▶ TEXTE RETENU
════════

51 Dans ces domaines aussi, bien sûr, la coordination des droits nationaux est de nature à favoriser la mobilité de ces opérateurs ou des services qu'ils fournissent. Le rapprochement des législations nationales a pour objet de supprimer les obstacles susceptibles de les dissuader d'exercer leur activité dans d'autres États membres ou pour des commettants établis dans ces États, au motif que les avantages sociaux ne garantiraient pas un niveau de protection suffisant ou que ces contraintes injustifiées d'exercice de leur activité les défavoriseraient par rapport à leurs concurrents.

52 Mais l'exercice d'une concurrence loyale et la nécessité d'une protection sociale minimale ne constituent pas seulement des moyens au service des libertés communautaires. Ils constituent des objectifs à part entière, qui justifient que la directive s'applique à des situations dans lesquelles la circulation des opérateurs économiques à l'intérieur de la Communauté n'est pas directement et immédiatement en cause.

════════

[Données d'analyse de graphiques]
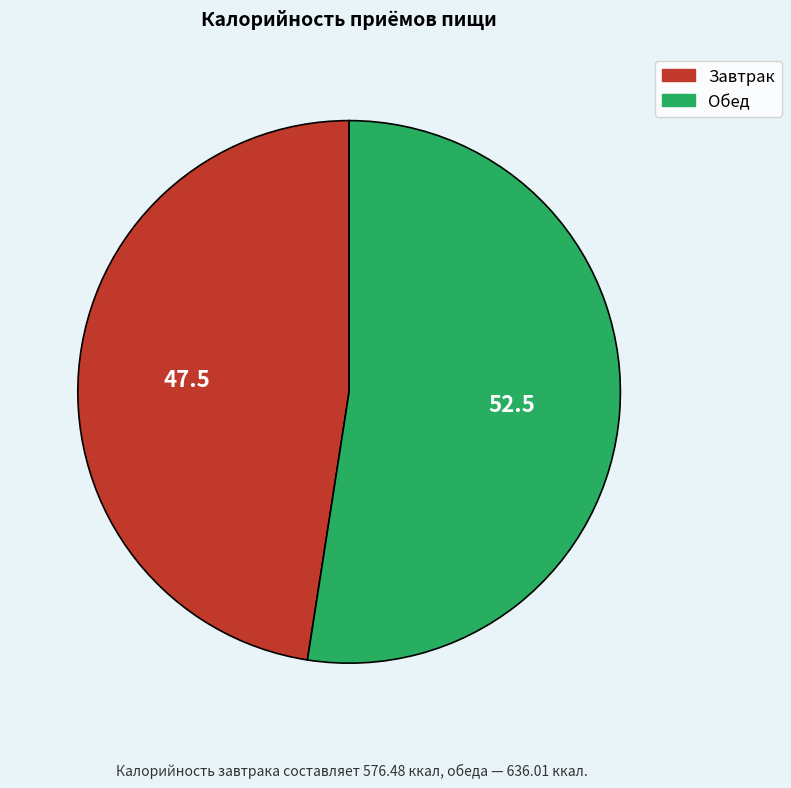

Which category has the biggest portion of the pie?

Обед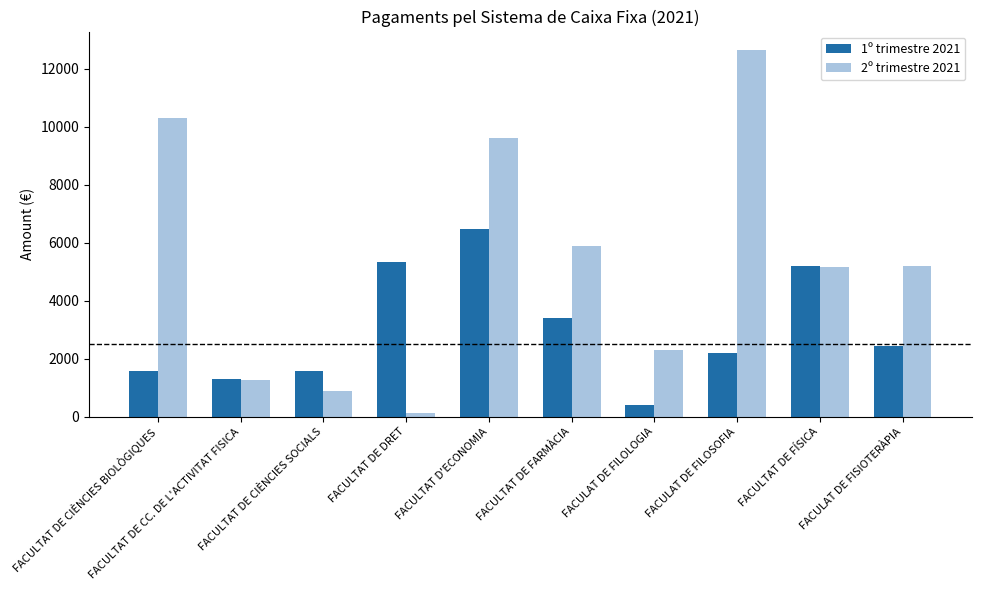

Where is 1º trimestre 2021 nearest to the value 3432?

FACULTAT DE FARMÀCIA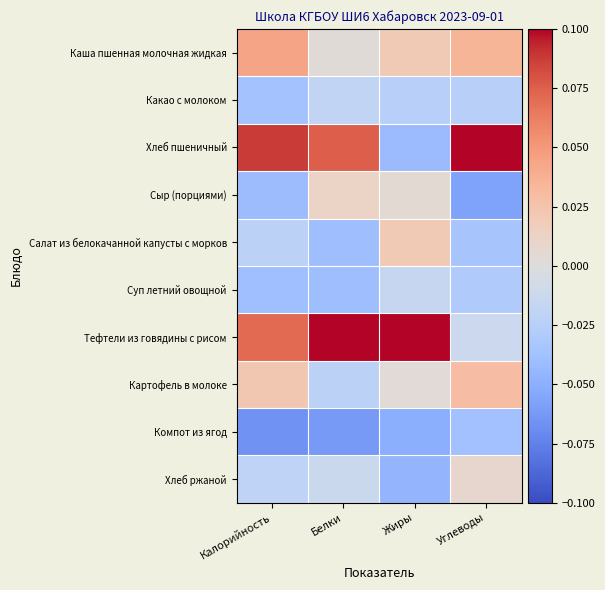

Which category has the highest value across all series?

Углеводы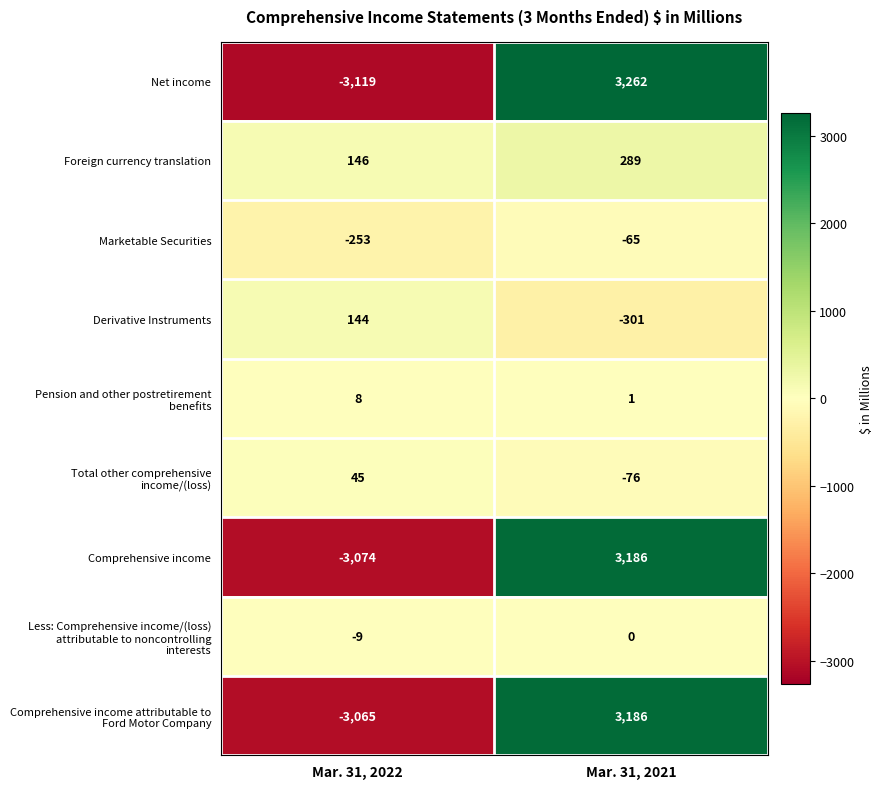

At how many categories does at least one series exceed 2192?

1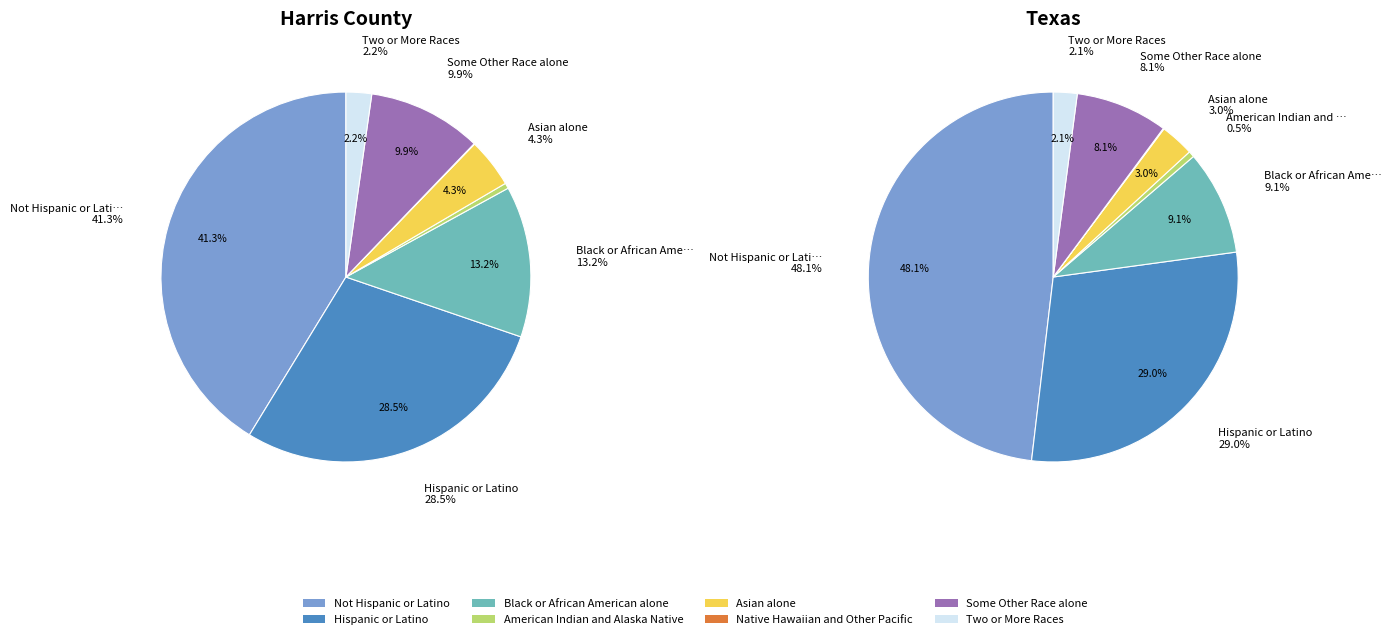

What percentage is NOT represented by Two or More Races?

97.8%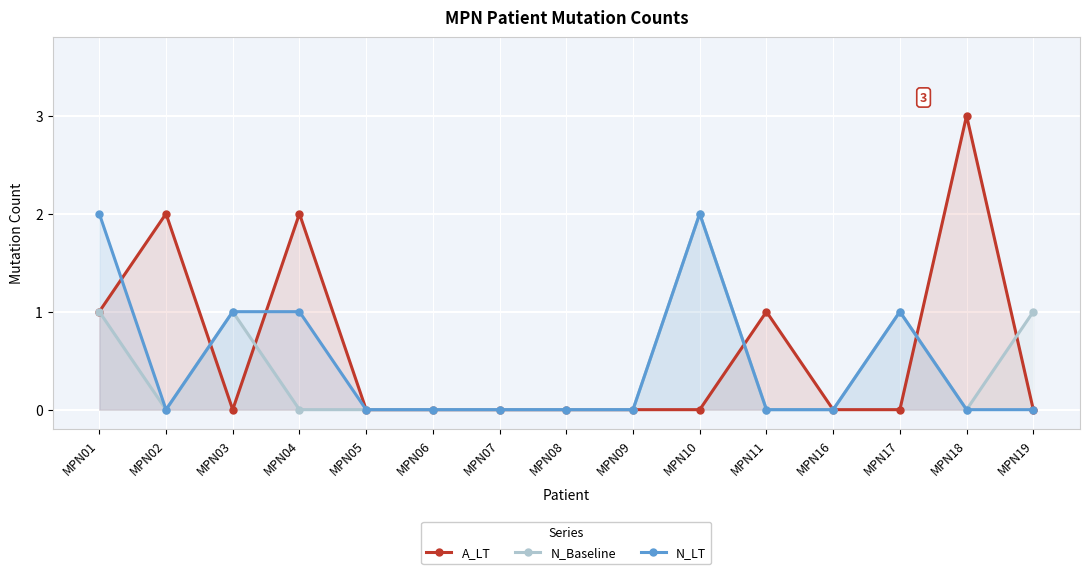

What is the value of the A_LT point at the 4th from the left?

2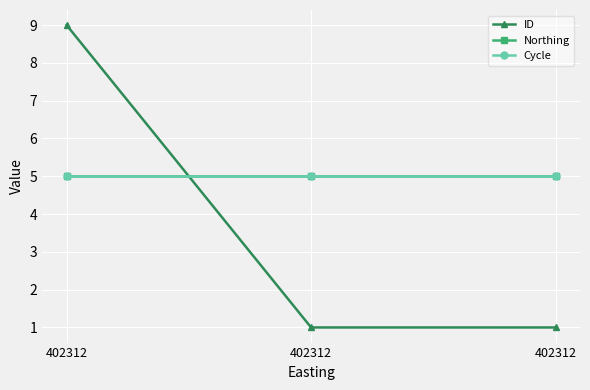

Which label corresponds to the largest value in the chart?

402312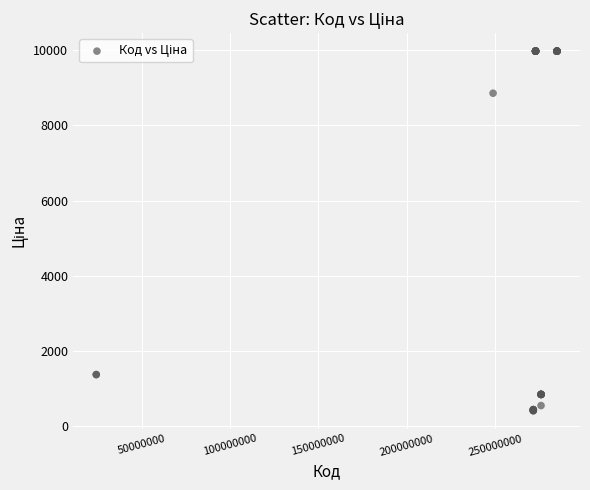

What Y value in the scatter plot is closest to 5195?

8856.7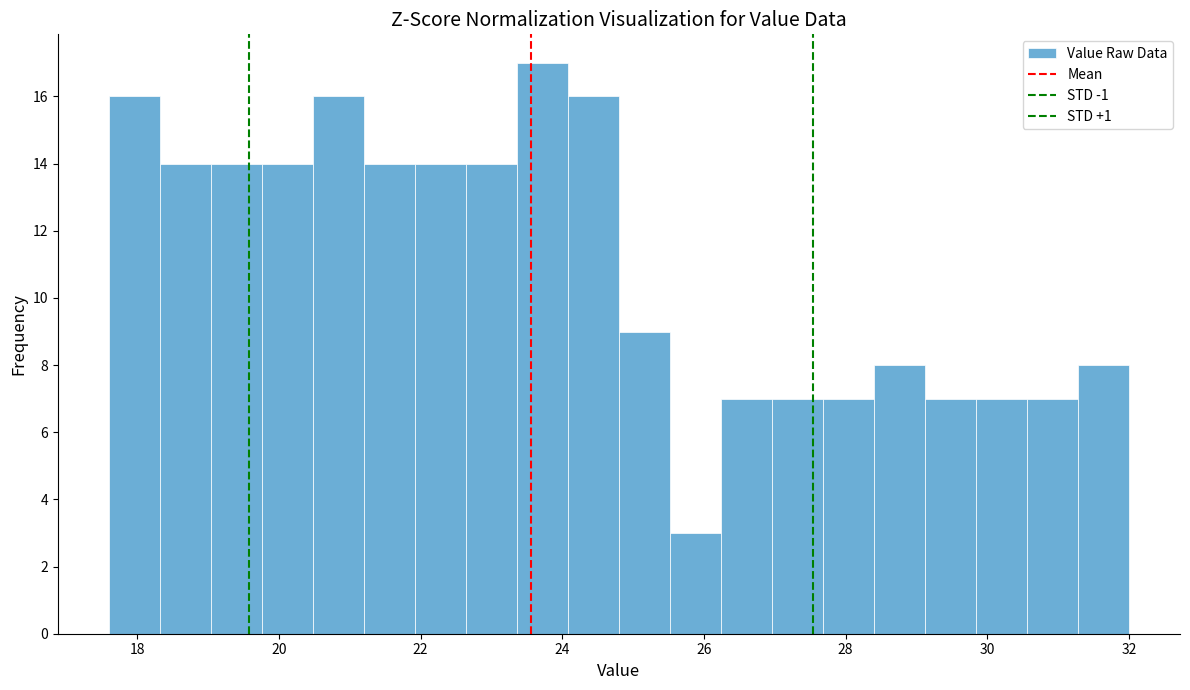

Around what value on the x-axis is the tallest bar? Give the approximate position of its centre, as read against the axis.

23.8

════════

▶ TRAVAIL À FAIRE
(a) Renvoyez le passage du texte retenu allant de « 52 Mais l'exercice » jusqu'à « immédiatement en cause. ».
(b) D'après le texte retenu, quel est l'objet du rapprochement des législations nationales ?
(c) Réécrivez plus brièvement le paragraphe du texte retenu qui commence par « Mais l'exercice d'une concurrence loyale », en conservant ses faits principaux.

▶ RÉPONSES ATTENDUES
(a)
52 Mais l'exercice d'une concurrence loyale et la nécessité d'une protection sociale minimale ne constituent pas seulement des moyens au service des libertés communautaires. Ils constituent des objectifs à part entière, qui justifient que la directive s'applique à des situations dans lesquelles la circulation des opérateurs économiques à l'intérieur de la Communauté n'est pas directement et immédiatement en cause.

(b) Il a pour objet de supprimer les obstacles susceptibles de dissuader ces opérateurs d'exercer leur activité dans d'autres États membres ou pour des commettants établis dans ces États.

(c) Une concurrence loyale et une protection sociale minimale ne sont pas seulement des moyens au service des libertés communautaires. Ce sont des objectifs à part entière, qui justifient l'application de la directive même lorsque la circulation des opérateurs économiques dans la Communauté n'est pas directement et immédiatement en cause.